Dictating didn’t come easily to everyone. Many former print journalists needed to see things on paper. One quoted E.M.Forster, “How do I know what I think till I see what I write?” But those who mastered the art delivered some of the simplest, clearest and purest prose to be heard on radio.

The mechanics of getting a story out were complex. In those days, before computers, a draft was submitted to the Duty Editor, and usually returned covered in edits. The corrected version was then typed onto what was always referred to as a ‘sandwich’ consisting of a stencil top copy and about four or five ‘flimsies’ interspersed with carbon paper. Mistakes could not be fixed at this point, and wasting a stencil was a heinous crime. The people in ‘Distribution’ printed the stories then trailed around the desks placing hard-copies in trays. And if they liked you, they might be able to insert a comma or a full-stop with the aid of a thin scalpel.

Stories for the language services were stamped with their name ‘Thai’, ‘German’ ‘Hausa,’ rolled up, fastened with an elastic band, placed in a glass tube and fired through a series of Lamson Tubes – a pneumatic delivery service stretching across the building. They were delivered to a place in the Centre Block called ‘the Outpost’ where they were collected by translators. The frequent blockages of the tube were as serious and damaging as a computer crash today. (Someone once fired a lot of hard-boiled eggs up there, which wasn’t helpful.)

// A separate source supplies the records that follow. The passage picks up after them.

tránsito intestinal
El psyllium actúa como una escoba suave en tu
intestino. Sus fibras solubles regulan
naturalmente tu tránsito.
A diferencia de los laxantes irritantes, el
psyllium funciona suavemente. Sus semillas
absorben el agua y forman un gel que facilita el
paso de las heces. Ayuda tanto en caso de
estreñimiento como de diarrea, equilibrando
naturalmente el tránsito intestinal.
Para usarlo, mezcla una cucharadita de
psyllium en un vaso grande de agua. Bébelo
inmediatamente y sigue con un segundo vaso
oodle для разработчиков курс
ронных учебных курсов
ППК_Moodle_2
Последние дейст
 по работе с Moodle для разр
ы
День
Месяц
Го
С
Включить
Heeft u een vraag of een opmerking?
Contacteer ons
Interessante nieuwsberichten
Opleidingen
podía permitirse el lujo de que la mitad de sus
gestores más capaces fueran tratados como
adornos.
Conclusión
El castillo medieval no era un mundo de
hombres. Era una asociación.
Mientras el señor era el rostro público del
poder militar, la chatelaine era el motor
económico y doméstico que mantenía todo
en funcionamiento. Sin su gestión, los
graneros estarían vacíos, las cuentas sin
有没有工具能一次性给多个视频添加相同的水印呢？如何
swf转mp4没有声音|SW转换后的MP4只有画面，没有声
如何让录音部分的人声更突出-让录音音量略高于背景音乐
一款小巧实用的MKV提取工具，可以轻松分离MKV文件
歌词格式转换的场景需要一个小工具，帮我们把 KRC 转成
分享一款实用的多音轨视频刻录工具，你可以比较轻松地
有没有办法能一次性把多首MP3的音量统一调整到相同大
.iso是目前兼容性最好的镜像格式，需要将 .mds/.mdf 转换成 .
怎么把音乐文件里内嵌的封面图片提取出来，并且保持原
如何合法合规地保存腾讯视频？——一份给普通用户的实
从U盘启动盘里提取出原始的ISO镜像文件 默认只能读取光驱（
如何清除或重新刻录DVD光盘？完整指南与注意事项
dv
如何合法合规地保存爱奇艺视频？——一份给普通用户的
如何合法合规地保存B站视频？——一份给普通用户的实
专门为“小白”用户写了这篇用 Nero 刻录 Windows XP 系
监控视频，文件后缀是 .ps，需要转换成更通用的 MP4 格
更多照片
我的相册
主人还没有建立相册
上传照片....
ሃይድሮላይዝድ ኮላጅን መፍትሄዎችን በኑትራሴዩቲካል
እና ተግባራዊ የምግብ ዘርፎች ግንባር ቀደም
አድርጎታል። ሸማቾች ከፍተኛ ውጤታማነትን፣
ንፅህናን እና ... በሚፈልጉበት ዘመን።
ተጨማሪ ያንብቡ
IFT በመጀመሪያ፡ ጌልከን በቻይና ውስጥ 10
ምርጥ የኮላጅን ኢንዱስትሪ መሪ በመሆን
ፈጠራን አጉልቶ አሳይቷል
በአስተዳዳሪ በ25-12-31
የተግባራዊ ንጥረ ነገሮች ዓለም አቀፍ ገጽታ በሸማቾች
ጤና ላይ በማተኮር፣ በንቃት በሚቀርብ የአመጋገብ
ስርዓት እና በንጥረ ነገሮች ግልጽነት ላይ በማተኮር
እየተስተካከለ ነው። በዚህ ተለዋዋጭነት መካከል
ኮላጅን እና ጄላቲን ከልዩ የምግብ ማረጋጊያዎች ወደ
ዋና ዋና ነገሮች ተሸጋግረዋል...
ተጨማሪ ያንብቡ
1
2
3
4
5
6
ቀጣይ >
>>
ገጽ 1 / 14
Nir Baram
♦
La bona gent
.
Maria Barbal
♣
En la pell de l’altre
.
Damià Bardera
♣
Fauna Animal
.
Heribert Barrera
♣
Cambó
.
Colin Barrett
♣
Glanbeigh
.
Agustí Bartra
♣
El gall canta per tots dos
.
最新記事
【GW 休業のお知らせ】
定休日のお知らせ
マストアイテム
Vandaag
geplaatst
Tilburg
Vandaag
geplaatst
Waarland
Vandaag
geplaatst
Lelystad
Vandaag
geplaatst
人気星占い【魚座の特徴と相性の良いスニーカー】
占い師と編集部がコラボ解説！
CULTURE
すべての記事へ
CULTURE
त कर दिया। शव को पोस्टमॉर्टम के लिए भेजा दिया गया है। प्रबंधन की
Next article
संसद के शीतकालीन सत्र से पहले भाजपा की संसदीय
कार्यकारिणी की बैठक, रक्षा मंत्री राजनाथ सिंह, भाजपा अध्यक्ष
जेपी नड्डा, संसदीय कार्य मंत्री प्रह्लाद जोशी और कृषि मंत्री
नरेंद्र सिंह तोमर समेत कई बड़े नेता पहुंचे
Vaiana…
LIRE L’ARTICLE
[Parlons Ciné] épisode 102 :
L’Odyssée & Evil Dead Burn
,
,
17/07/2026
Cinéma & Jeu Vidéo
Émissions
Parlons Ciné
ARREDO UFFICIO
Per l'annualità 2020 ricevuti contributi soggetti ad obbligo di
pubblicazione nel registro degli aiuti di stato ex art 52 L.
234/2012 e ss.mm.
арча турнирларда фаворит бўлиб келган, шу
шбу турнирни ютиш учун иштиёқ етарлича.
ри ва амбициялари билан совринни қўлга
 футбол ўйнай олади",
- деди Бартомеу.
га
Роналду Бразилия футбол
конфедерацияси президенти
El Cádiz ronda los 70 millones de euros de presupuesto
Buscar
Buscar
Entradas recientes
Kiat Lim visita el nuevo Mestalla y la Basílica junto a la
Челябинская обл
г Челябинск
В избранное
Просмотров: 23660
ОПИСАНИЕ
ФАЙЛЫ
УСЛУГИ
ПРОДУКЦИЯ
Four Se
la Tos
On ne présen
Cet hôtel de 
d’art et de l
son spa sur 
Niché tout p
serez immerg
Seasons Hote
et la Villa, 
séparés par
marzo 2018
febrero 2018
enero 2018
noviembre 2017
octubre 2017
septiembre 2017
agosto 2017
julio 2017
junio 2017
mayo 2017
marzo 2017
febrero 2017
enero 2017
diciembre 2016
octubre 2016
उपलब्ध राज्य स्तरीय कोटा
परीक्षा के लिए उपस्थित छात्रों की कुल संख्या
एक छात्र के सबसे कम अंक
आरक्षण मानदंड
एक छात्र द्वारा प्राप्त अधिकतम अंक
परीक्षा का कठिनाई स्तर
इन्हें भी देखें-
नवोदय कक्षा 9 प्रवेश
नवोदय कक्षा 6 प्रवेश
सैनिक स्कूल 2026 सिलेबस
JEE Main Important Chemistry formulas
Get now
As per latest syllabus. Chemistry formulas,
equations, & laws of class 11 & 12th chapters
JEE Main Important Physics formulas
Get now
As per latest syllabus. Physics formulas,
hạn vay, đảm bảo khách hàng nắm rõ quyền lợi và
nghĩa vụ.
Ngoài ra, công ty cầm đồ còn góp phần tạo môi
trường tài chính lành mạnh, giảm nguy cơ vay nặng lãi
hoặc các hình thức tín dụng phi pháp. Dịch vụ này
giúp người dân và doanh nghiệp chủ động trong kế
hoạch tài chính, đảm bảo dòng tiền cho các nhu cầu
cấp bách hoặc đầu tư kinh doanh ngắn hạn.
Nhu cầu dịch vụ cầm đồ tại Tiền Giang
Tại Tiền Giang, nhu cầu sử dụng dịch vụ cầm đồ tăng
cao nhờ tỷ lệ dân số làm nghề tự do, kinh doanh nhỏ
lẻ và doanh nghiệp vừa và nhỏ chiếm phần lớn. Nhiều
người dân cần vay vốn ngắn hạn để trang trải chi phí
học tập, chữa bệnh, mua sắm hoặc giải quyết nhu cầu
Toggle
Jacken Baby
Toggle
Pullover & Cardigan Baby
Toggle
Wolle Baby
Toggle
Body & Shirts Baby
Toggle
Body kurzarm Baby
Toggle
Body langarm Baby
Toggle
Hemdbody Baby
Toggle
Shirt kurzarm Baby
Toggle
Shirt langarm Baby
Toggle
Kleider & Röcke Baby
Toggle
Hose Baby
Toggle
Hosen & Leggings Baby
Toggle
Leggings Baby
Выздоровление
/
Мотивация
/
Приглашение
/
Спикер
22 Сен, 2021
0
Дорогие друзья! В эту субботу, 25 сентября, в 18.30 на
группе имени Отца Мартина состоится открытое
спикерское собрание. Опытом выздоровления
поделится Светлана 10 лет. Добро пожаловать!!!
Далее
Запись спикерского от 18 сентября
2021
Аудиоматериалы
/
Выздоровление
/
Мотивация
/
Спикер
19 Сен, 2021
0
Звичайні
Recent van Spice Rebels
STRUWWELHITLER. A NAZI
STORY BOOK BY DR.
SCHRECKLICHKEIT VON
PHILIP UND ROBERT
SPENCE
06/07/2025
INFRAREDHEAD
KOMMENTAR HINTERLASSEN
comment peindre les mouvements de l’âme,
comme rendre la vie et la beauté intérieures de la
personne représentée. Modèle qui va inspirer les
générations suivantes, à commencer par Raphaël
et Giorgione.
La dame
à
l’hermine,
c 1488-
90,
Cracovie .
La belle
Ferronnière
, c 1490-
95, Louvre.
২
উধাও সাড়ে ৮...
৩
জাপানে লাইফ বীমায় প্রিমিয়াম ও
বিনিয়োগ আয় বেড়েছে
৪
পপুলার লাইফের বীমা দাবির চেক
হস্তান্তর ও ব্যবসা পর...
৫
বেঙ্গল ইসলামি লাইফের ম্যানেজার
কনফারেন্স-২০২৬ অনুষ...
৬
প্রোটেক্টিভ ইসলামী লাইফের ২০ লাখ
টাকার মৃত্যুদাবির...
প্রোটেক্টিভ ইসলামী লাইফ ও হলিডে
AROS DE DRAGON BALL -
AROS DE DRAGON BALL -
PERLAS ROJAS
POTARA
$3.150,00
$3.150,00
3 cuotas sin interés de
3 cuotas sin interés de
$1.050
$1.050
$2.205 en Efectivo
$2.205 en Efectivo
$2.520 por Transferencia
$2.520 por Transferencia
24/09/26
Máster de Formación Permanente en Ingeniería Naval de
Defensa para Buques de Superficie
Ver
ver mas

It was altogether a very male-dominated atmosphere and very few of the women there were journalists. On my first day, I was sitting quietly in what was called ‘the pool’ when one of the fiercer Duty Editors flung himself into a seat next to me, shouted “Snap!” and started to dictate. I think it was something to do with the Vietnam War.

Not being familiar with the routine I began to type in a fumbling way, until he yelled, “What is the matter with you?”

“Sorry,” I said, “but I’m not a typist.”

“No, you certainly are not!” he barked, flinging away to find someone who could actually take dictation.

It wasn’t all perfect. Dictation could usually be relied upon to pick up verbal errors but it didn’t stop the notorious ‘Seventy-six dissident Soviet physicists’ getting on air. When new technology arrived in the shape of computers we went on working in our scruffy old newsroom, while upstairs, shiny new VDUs and carpeted pillars awaited us. After negotiations with the unions, we moved upstairs. But such was the unease with the introduction of new technology that for a few years we lived in a strange limbo where journalists dictated to typists sitting at computers.

Gradually, cuts and economies caught up with us and the support staff disappeared. Eventually there were no voices raised in dictation, and no clacking of typewriter keys. Cigarettes had gone, alcohol was banned. As someone said, the newsroom had become like a slightly scruffy insurance office.

What we lost was that magical ability to hear what a story would sound like on air, to have a second pair of ears listen even before the second pair of eyes read the draft. But, what we gained was autonomy - the ability to write on our own, to think things through.

Sally-Anne Thomas is a former newsroom editor at BBC World Service and BBC Alumni member.